In contrast to lipids, the reactions of proteins with various oxidants have not been extensively studied in vivo, and therefore it was assumed that proteins were not particularly susceptible to FR damage. This assumption has been disproven in recent years, and it is now clear that amino acids, peptides, and proteins are vulnerable to attacks by a variety of FR and related oxidants (24, 25). Protein-FR interactions may have considerable significance in vivo, given that 10–50% of all antioxidant potential of human plasma challenged with peroxyl radicals seems to be due to proteins (26).

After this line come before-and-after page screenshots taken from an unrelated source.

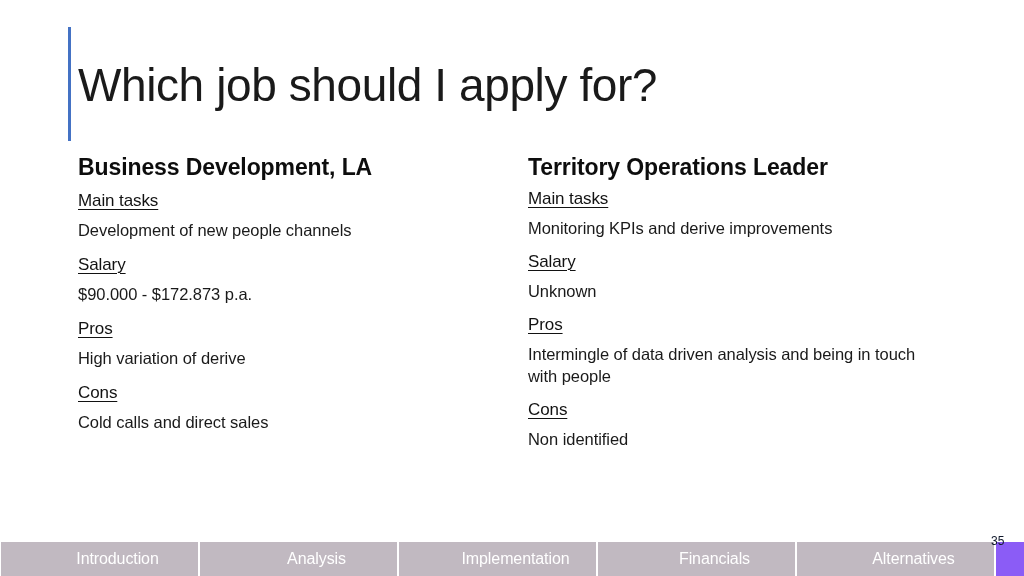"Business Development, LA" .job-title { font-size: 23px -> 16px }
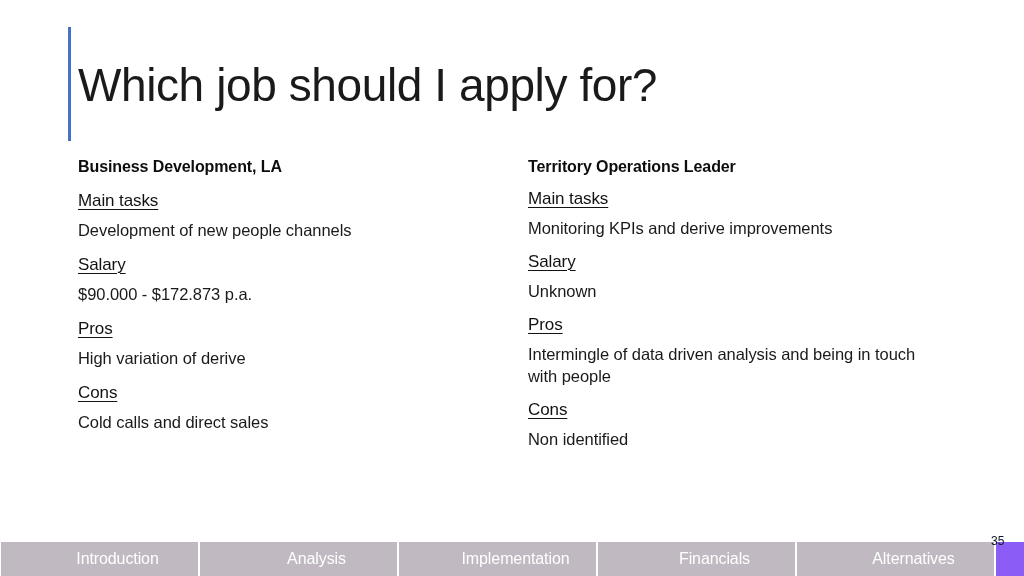"Introduction" .nav-tab { padding-left: 36px -> none }
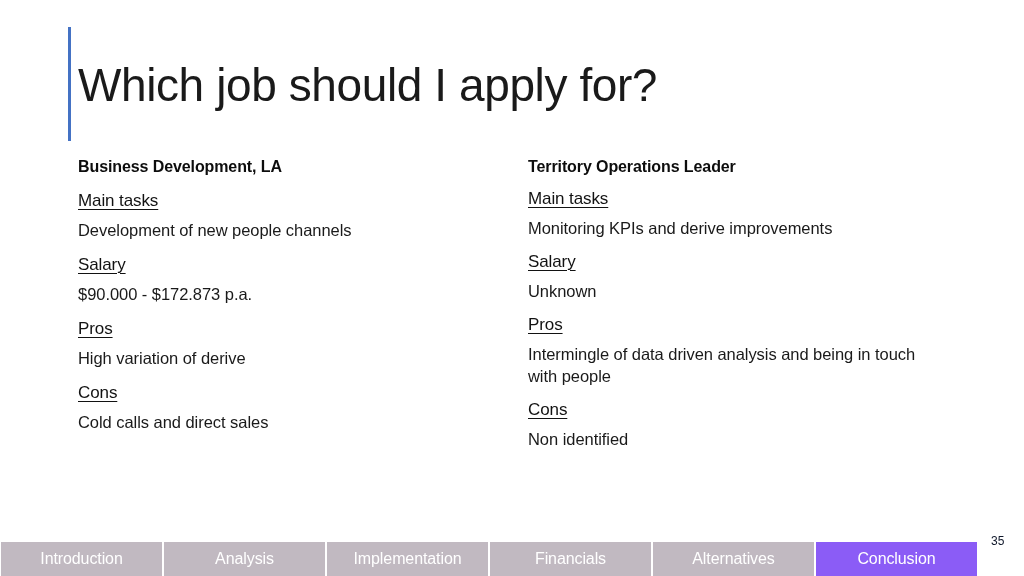"Analysis" div.nav-tab { order: before "Implementation" -> after "Implementation" }
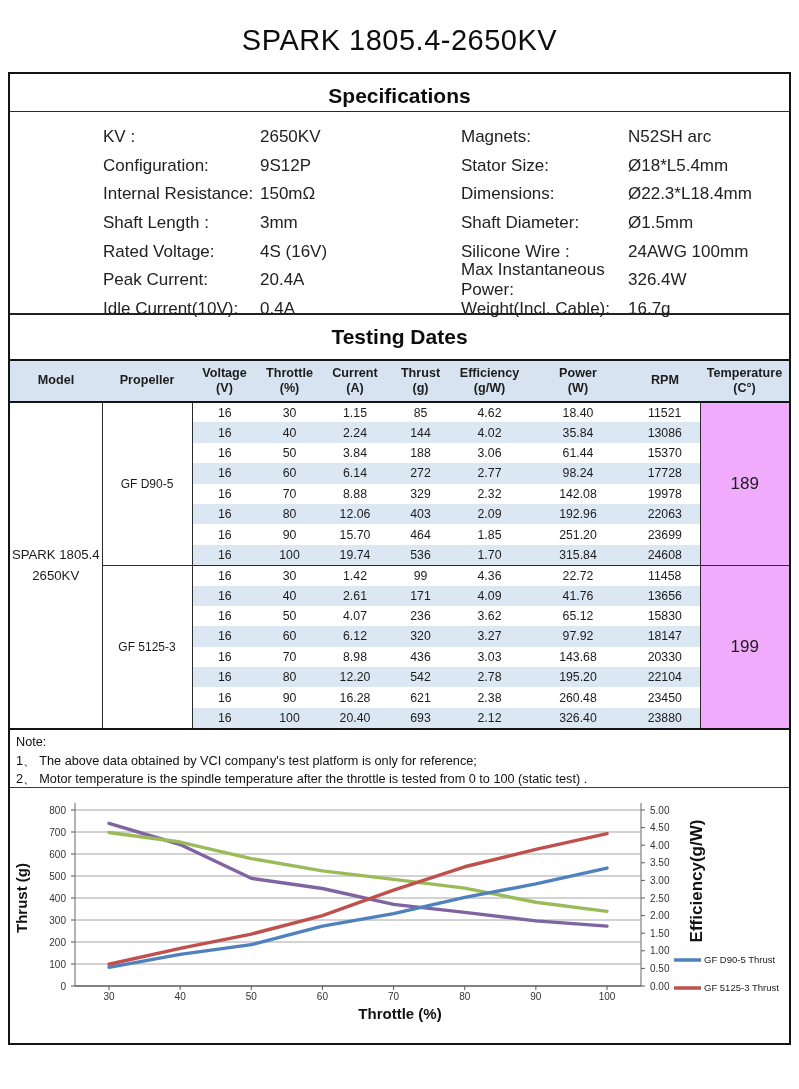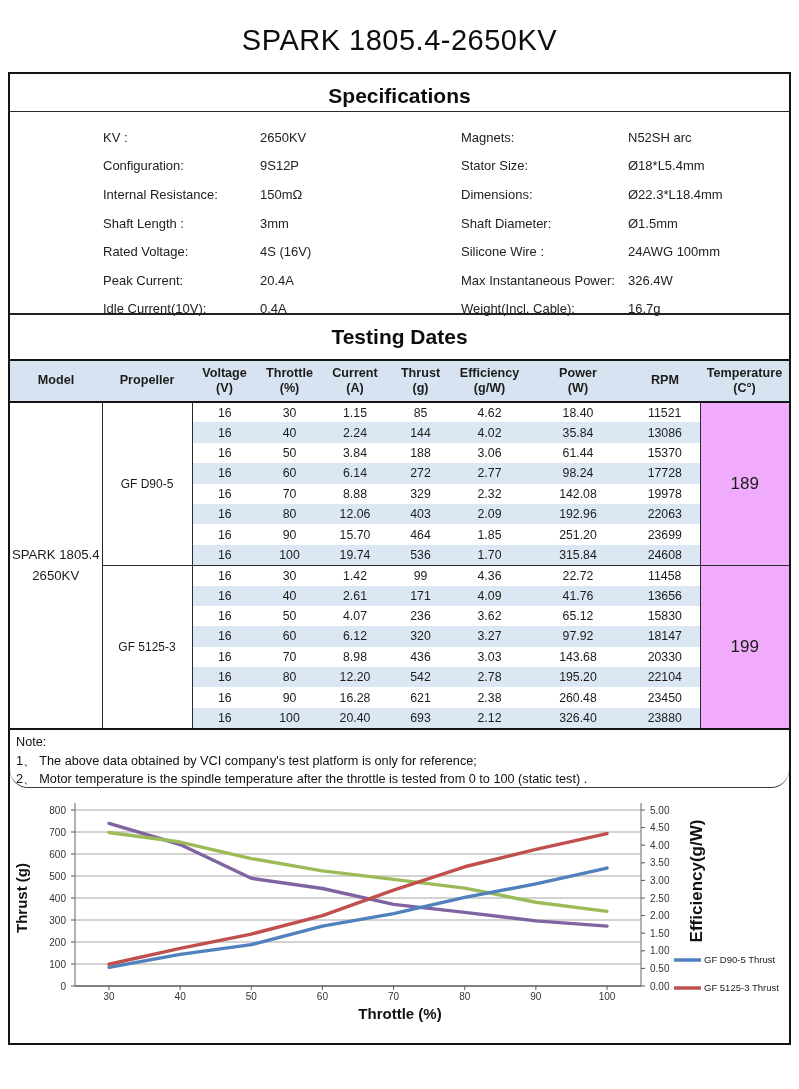"KV :" .spec-row { font-size: 13px -> 17px }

It has been demonstrated that altered protein molecules such as protein peroxides and protein-bound reducing moieties can act as “traps” for the chemical energy released by FR and initiate further radical chain reactions, thus enhancing the damage, as observed with lipid peroxides (27, 28). AOPP as terminal products of protein exposure to FR without oxidant properties are reliable markers of the degree of protein damage in oxidative stress. AOPP have been described as novel markers of protein oxidative stress in uremic patients (11). Biochemical characterization of AOPP in the plasma revealed two distinct peaks at 670 and around 70 kDa. Protein electrophoresis showed that the high-molecular-weight AOPP peak is attributable for the most part to albumin that appears to form aggregates, probably resulting from disulfide bridges and/or dityrosine cross-linking. The low-molecular-weight AOPP peak also contains albumin in its monomeric form (11).

We found higher AOPP plasma levels in hypoxic babies than in normoxic ones. This increased generation of oxidative protein products is correlated with the degree of hypoxia and with TH generation. The increased levels of AOPP and their correlation with ATP degradation products and TH generation indicate that plasma proteins, and particularly albumin, are involved in FR damage in preterm hypoxic babies. Plasma levels of AOPP are correlated with severity of chronic renal failure, malondialdehyde, and levels of pro-inflammatory cytokines IL-1β and TNF-α (12). These observations demonstrated that AOPP acts as a mediator of oxidative stress.

Varsila et al. (29) reported protein oxidation in preterm infants developing chronic lung disease. The present paper demonstrates, for the first time, protein oxidative damage in preterm hypoxic babies and confirms our previous reports on increased lipid peroxidation, phagocyte activation, and pro-inflammatory cytokines in vaginal delivery and emergency cesarean section, compared with elective cesarean section (30, 31).

Considering the above results, the increased FR generation during hypoxia sheds light on the mechanism of hypoxia-induced modification of molecular dysfunction. Although such changes do not necessarily indicate permanent damage, elucidation of these critical molecular processes could help in the development of future intervention strategies for minimizing hypoxia-related perinatal injury.